Water infrastructure — the unmet needs of low-income communities
To meet the promise of its day one executive order on Racial Equity and Support for Underserved Communities, the Biden administration needs to provide low-income communities, communities of color and Indigenous people the same access to clean and safe water that the rest of our nation takes for granted.
Biden’s COVID-19 relief plan makes a down payment on that promise by funding improved access to clean water for the overburdened communities of Indian Country. The new administration’s climate executive order acknowledged a history of underinvestment in water and wastewater infrastructure in disadvantaged communities.
The needs are immense. A recent survey estimated that over the next 20 years, it will take nearly $473 billion to ensure the safety of our drinking water supply. The need is greatest in poor communities and communities of color, which have long been shortchanged. In a pattern that is all too familiar, $120 billion in federal spending for wastewater and drinking water infrastructure over the last half a century has left communities of color, low-income communities and Indigenous people with large unmet needs for reliable and affordable water infrastructure.
The most obvious example is evidence that 2 million Americans lack access to adequate plumbing or sanitation — the running water and flushing toilets that most of us consider essential. An astonishing 6 percent of Native American households lack full plumbing, making those households 19 times as likely as white households to suffer such a lack. Latinx and African American households are “only” twice as likely. Lack of plumbing and sanitation means that children play in yards flooded with raw sewage and families drive for hours to get household water from public taps, or draw water from contaminated streams or springs.
But the problems go beyond the households that lack indoor plumbing. Over 9 million homes, many of them in our poorest cities, get water through lead pipes and more than 44 million people are served by water systems with water quality problems. There are also widespread problems with well water, with nearly a quarter of private well tests by one agency finding unhealthy bacteria and other contaminants like arsenic, uranium and nitrates.
But even those fortunate enough to be served by systems with safe water may not be able to afford it. A 2020 report found water bills skyrocketing by as much as 80 percent, with as many as two-fifths of residents in some cities living in neighborhoods where bills exceed 4 percent of household income and are therefore considered unaffordable.
The evidence of unaffordability is growing. Currently, California residents owe more than $1 billion on their water bills and one in every eight households is currently behind on payments. In Virginia, more than half a million households are behind, the vast majority of them by two months or more. In 2019, at least half a million California residents had their water cut off for non-payment and gaps in the data mean the actual number was almost certainly much higher.

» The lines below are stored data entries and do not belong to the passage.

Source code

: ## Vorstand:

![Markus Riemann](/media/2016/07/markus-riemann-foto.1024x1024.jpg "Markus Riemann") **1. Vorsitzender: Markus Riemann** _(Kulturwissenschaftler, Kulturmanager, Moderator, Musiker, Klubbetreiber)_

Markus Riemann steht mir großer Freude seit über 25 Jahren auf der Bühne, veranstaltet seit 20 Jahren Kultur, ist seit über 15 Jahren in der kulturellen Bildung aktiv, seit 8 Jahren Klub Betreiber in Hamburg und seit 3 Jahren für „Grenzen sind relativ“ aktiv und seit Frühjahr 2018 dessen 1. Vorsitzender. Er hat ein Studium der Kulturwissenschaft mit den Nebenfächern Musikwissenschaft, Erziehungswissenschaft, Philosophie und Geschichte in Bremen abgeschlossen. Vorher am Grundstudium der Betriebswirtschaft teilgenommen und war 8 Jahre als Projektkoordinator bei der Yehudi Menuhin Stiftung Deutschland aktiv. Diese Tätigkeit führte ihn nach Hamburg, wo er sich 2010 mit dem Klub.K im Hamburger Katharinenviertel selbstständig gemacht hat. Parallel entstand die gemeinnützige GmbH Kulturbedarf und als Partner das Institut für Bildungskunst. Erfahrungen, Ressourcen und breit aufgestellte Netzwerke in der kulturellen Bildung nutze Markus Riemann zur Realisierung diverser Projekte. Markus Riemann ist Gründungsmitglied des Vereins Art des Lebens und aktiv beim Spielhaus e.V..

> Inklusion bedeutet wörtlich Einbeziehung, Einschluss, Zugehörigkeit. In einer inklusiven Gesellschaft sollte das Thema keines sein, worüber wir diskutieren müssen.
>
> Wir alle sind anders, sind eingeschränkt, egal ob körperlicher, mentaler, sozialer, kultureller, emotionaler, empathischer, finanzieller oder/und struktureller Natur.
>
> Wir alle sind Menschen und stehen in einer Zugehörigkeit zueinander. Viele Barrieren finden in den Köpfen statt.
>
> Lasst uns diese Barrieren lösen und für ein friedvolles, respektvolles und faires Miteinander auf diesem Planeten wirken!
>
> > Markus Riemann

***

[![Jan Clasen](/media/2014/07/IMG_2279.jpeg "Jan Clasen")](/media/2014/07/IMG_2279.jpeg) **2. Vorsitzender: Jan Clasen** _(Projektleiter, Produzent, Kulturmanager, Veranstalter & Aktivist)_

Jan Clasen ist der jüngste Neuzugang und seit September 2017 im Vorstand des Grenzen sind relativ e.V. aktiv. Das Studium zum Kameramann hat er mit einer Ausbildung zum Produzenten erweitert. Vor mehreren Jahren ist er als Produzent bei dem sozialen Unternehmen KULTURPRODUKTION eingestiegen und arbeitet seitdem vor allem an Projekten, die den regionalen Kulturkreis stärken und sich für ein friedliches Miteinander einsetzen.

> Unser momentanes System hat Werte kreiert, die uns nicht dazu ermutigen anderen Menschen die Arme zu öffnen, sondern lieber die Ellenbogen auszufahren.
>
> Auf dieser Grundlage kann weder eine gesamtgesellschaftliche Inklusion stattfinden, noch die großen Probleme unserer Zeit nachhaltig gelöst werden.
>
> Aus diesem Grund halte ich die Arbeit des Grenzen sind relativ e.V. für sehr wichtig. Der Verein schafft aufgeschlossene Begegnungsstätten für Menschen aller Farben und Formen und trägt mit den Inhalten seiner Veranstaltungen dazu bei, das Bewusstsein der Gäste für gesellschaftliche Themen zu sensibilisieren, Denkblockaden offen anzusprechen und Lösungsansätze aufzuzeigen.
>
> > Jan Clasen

When residents can’t pay their water bills they may lose their homes. In Cuyahoga County, where Cleveland is located, more than 11,000 water liens — sometimes for unpaid bills as low as $300 — were issued between 2014 and 2018. Such liens and other punishment for non-payment can boost the risk of eviction and foreclosure. Not surprisingly, they are more common in communities of color.

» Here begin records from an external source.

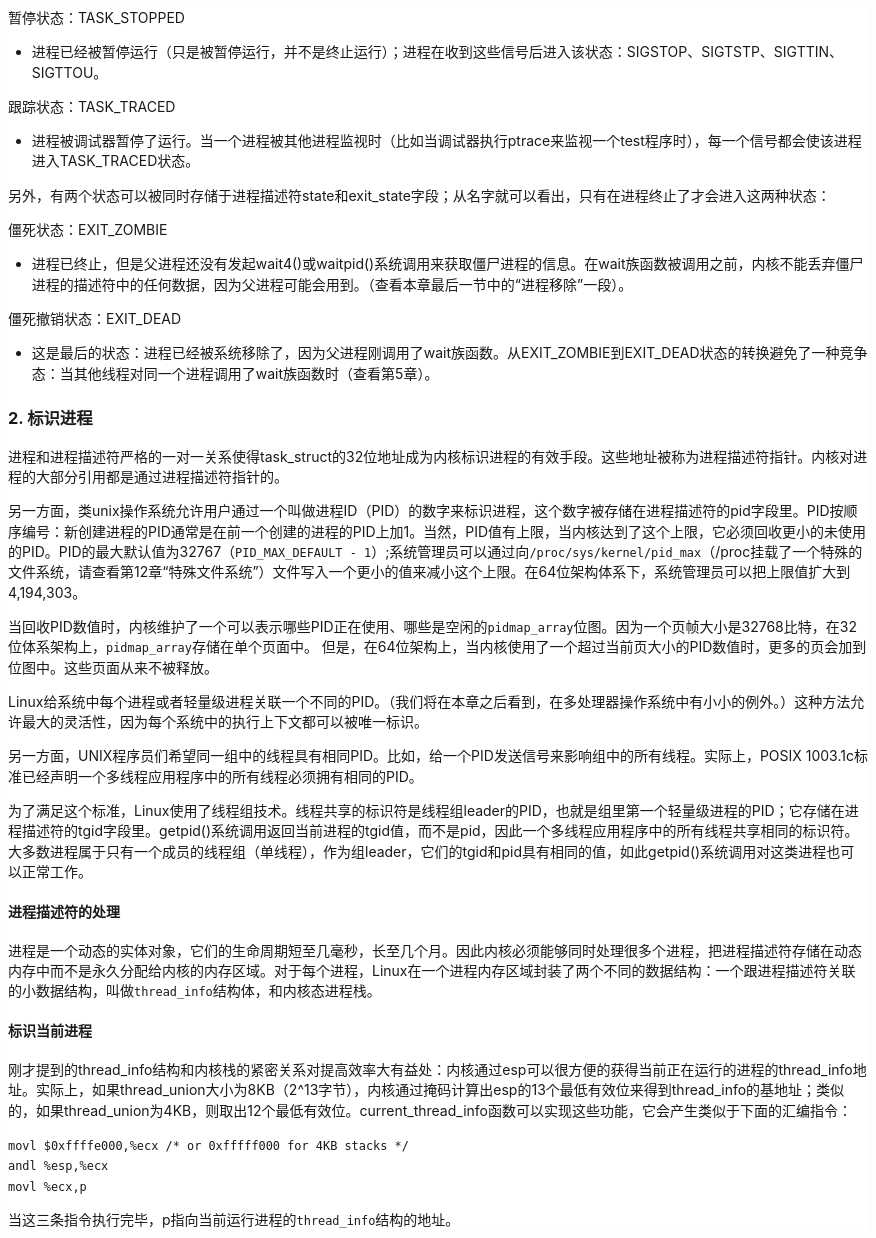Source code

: 暂停状态：TASK_STOPPED

- 进程已经被暂停运行（只是被暂停运行，并不是终止运行）；进程在收到这些信号后进入该状态：SIGSTOP、SIGTSTP、SIGTTIN、SIGTTOU。

跟踪状态：TASK_TRACED

- 进程被调试器暂停了运行。当一个进程被其他进程监视时（比如当调试器执行ptrace来监视一个test程序时），每一个信号都会使该进程进入TASK_TRACED状态。

另外，有两个状态可以被同时存储于进程描述符state和exit_state字段；从名字就可以看出，只有在进程终止了才会进入这两种状态：

僵死状态：EXIT_ZOMBIE

- 进程已终止，但是父进程还没有发起wait4()或waitpid()系统调用来获取僵尸进程的信息。在wait族函数被调用之前，内核不能丢弃僵尸进程的描述符中的任何数据，因为父进程可能会用到。（查看本章最后一节中的“进程移除”一段）。

僵死撤销状态：EXIT_DEAD

- 这是最后的状态：进程已经被系统移除了，因为父进程刚调用了wait族函数。从EXIT_ZOMBIE到EXIT_DEAD状态的转换避免了一种竞争态：当其他线程对同一个进程调用了wait族函数时（查看第5章）。

### 2. 标识进程

进程和进程描述符严格的一对一关系使得task_struct的32位地址成为内核标识进程的有效手段。这些地址被称为进程描述符指针。内核对进程的大部分引用都是通过进程描述符指针的。

另一方面，类unix操作系统允许用户通过一个叫做进程ID（PID）的数字来标识进程，这个数字被存储在进程描述符的pid字段里。PID按顺序编号：新创建进程的PID通常是在前一个创建的进程的PID上加1。当然，PID值有上限，当内核达到了这个上限，它必须回收更小的未使用的PID。PID的最大默认值为32767（`PID_MAX_DEFAULT - 1`）;系统管理员可以通过向`/proc/sys/kernel/pid_max`（/proc挂载了一个特殊的文件系统，请查看第12章“特殊文件系统”）文件写入一个更小的值来减小这个上限。在64位架构体系下，系统管理员可以把上限值扩大到4,194,303。

当回收PID数值时，内核维护了一个可以表示哪些PID正在使用、哪些是空闲的`pidmap_array`位图。因为一个页帧大小是32768比特，在32位体系架构上，`pidmap_array`存储在单个页面中。 但是，在64位架构上，当内核使用了一个超过当前页大小的PID数值时，更多的页会加到位图中。这些页面从来不被释放。

Linux给系统中每个进程或者轻量级进程关联一个不同的PID。（我们将在本章之后看到，在多处理器操作系统中有小小的例外。）这种方法允许最大的灵活性，因为每个系统中的执行上下文都可以被唯一标识。

另一方面，UNIX程序员们希望同一组中的线程具有相同PID。比如，给一个PID发送信号来影响组中的所有线程。实际上，POSIX 1003.1c标准已经声明一个多线程应用程序中的所有线程必须拥有相同的PID。

为了满足这个标准，Linux使用了线程组技术。线程共享的标识符是线程组leader的PID，也就是组里第一个轻量级进程的PID；它存储在进程描述符的tgid字段里。getpid()系统调用返回当前进程的tgid值，而不是pid，因此一个多线程应用程序中的所有线程共享相同的标识符。大多数进程属于只有一个成员的线程组（单线程），作为组leader，它们的tgid和pid具有相同的值，如此getpid()系统调用对这类进程也可以正常工作。

#### 进程描述符的处理

进程是一个动态的实体对象，它们的生命周期短至几毫秒，长至几个月。因此内核必须能够同时处理很多个进程，把进程描述符存储在动态内存中而不是永久分配给内核的内存区域。对于每个进程，Linux在一个进程内存区域封装了两个不同的数据结构：一个跟进程描述符关联的小数据结构，叫做`thread_info`结构体，和内核态进程栈。

#### 标识当前进程

刚才提到的thread_info结构和内核栈的紧密关系对提高效率大有益处：内核通过esp可以很方便的获得当前正在运行的进程的thread_info地址。实际上，如果thread_union大小为8KB（2^13字节），内核通过掩码计算出esp的13个最低有效位来得到thread_info的基地址；类似的，如果thread_union为4KB，则取出12个最低有效位。current_thread_info函数可以实现这些功能，它会产生类似于下面的汇编指令：
```assembly
movl $0xffffe000,%ecx /* or 0xfffff000 for 4KB stacks */
andl %esp,%ecx
movl %ecx,p
```

当这三条指令执行完毕，p指向当前运行进程的`thread_info`结构的地址。
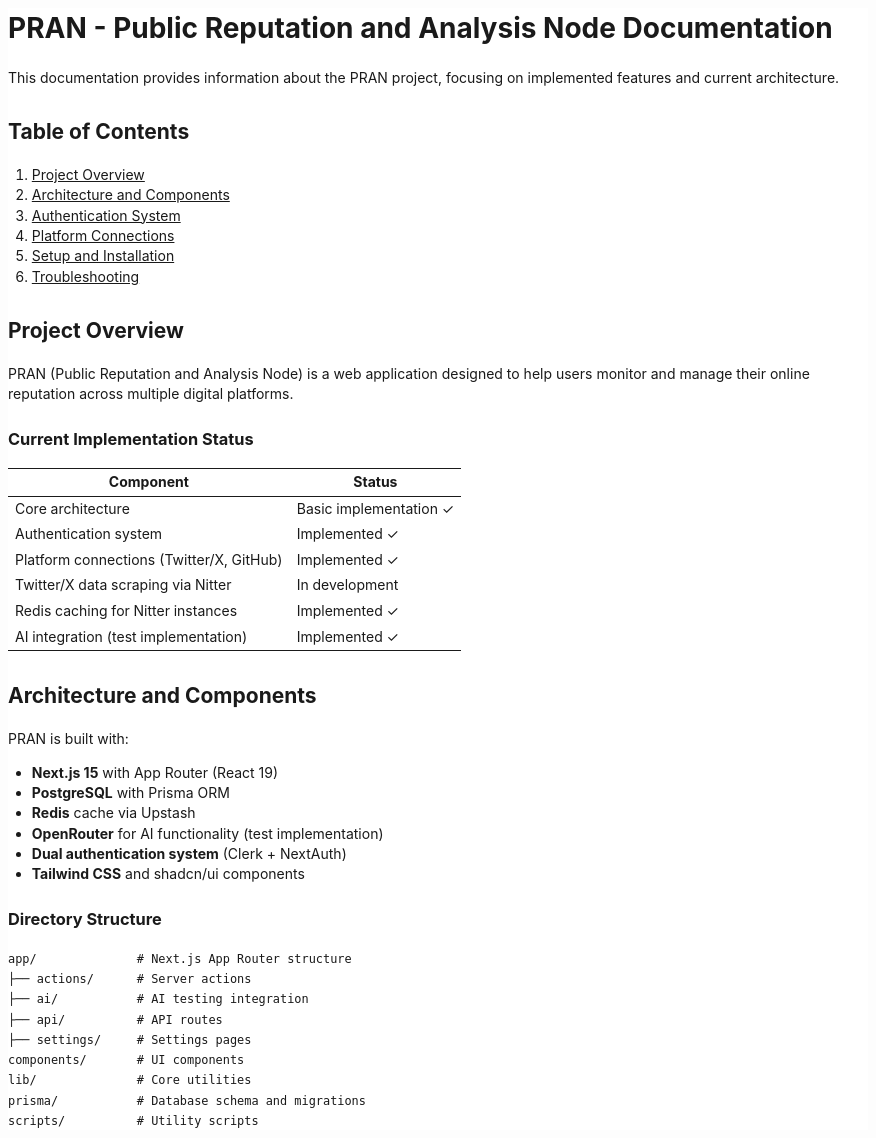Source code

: # PRAN - Public Reputation and Analysis Node Documentation

This documentation provides information about the PRAN project, focusing on implemented features and current architecture.

## Table of Contents

1. [Project Overview](#project-overview)
2. [Architecture and Components](#architecture-and-components) 
3. [Authentication System](#authentication-system)
4. [Platform Connections](#platform-connections)
5. [Setup and Installation](#setup-and-installation)
6. [Troubleshooting](#troubleshooting)

## Project Overview

PRAN (Public Reputation and Analysis Node) is a web application designed to help users monitor and manage their online reputation across multiple digital platforms. 

### Current Implementation Status

| Component | Status |
|-----------|--------|
| Core architecture | Basic implementation ✓ |
| Authentication system | Implemented ✓ |
| Platform connections (Twitter/X, GitHub) | Implemented ✓ |
| Twitter/X data scraping via Nitter | In development |
| Redis caching for Nitter instances | Implemented ✓ |
| AI integration (test implementation) | Implemented ✓ |

## Architecture and Components

PRAN is built with:

- **Next.js 15** with App Router (React 19)
- **PostgreSQL** with Prisma ORM
- **Redis** cache via Upstash
- **OpenRouter** for AI functionality (test implementation)
- **Dual authentication system** (Clerk + NextAuth)
- **Tailwind CSS** and shadcn/ui components

### Directory Structure

```
app/              # Next.js App Router structure
├── actions/      # Server actions
├── ai/           # AI testing integration
├── api/          # API routes
├── settings/     # Settings pages
components/       # UI components
lib/              # Core utilities
prisma/           # Database schema and migrations
scripts/          # Utility scripts
```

Federal funding for water system infrastructure projects is available to communities through a federal and state loan fund, but the level of funding has declined substantially since 1977. This has forced local utilities to hike their rates to raise money to upgrade aging infrastructure, comply with safety standards for contaminants like PFAS, lead and nitrates and adapt to extreme weather conditions linked to the climate crisis.

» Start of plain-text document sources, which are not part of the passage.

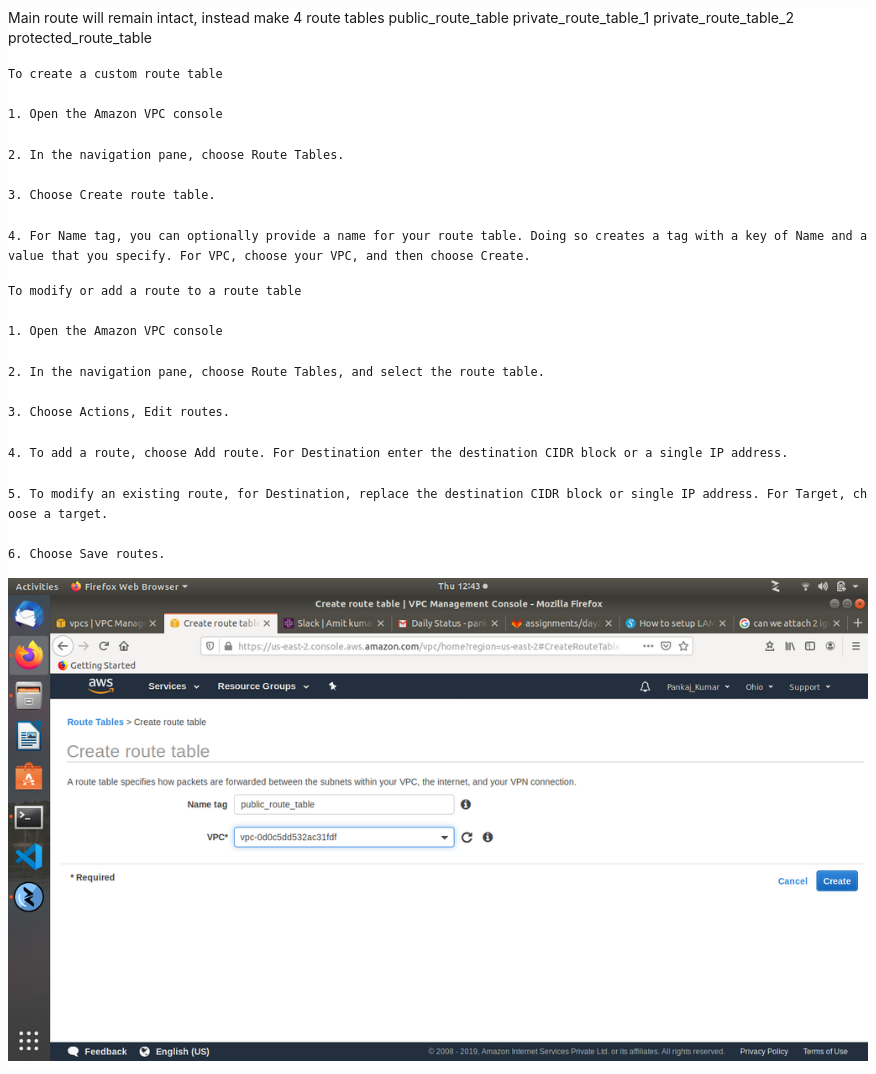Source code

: 
Main route will remain intact, instead make 4 route tables
public_route_table
private_route_table_1
private_route_table_2
protected_route_table

```
To create a custom route table

1. Open the Amazon VPC console

2. In the navigation pane, choose Route Tables.

3. Choose Create route table.

4. For Name tag, you can optionally provide a name for your route table. Doing so creates a tag with a key of Name and a value that you specify. For VPC, choose your VPC, and then choose Create.

```
```
To modify or add a route to a route table

1. Open the Amazon VPC console 

2. In the navigation pane, choose Route Tables, and select the route table.

3. Choose Actions, Edit routes.

4. To add a route, choose Add route. For Destination enter the destination CIDR block or a single IP address.

5. To modify an existing route, for Destination, replace the destination CIDR block or single IP address. For Target, choose a target.

6. Choose Save routes.

```

![image](images/12.png)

Stimulus funding will undoubtedly include hefty increases for the existing revolving loan program, but money for that program may not help poor communities. These, after all, are the very communities that the program has underserved in the past and they may lack the resources to qualify for loans or to repay them on terms that are not crippling for the communities.
A pair of Environmental Protection Agency (EPA) programs may suggest a way forward. Last year, Congress provided EPA $54 million to provide grants — not loans — for basic drinking water and sanitation in Alaskan Native Villages and desperately poor U.S. communities along the Mexican border. Since 1996, the Alaska program has raised the share of rural Alaska homes with sustainable and affordable in-home water and sanitation services from 50 percent to nearly 95 percent, reducing human exposure to raw sewage and drinking water contaminants, improving public health and reducing health care costs.
If our nation is serious about environmental justice, it must find ways to help overburdened and underserved communities build new infrastructure and replace lead pipes and other aging infrastructure on terms that will truly meet their needs.
David F. Coursen is a former EPA attorney and a member of the Environmental Protection Network, a nonprofit organization of EPA alumni working to protect the agency’s progress toward clean air, water, land and climate protection.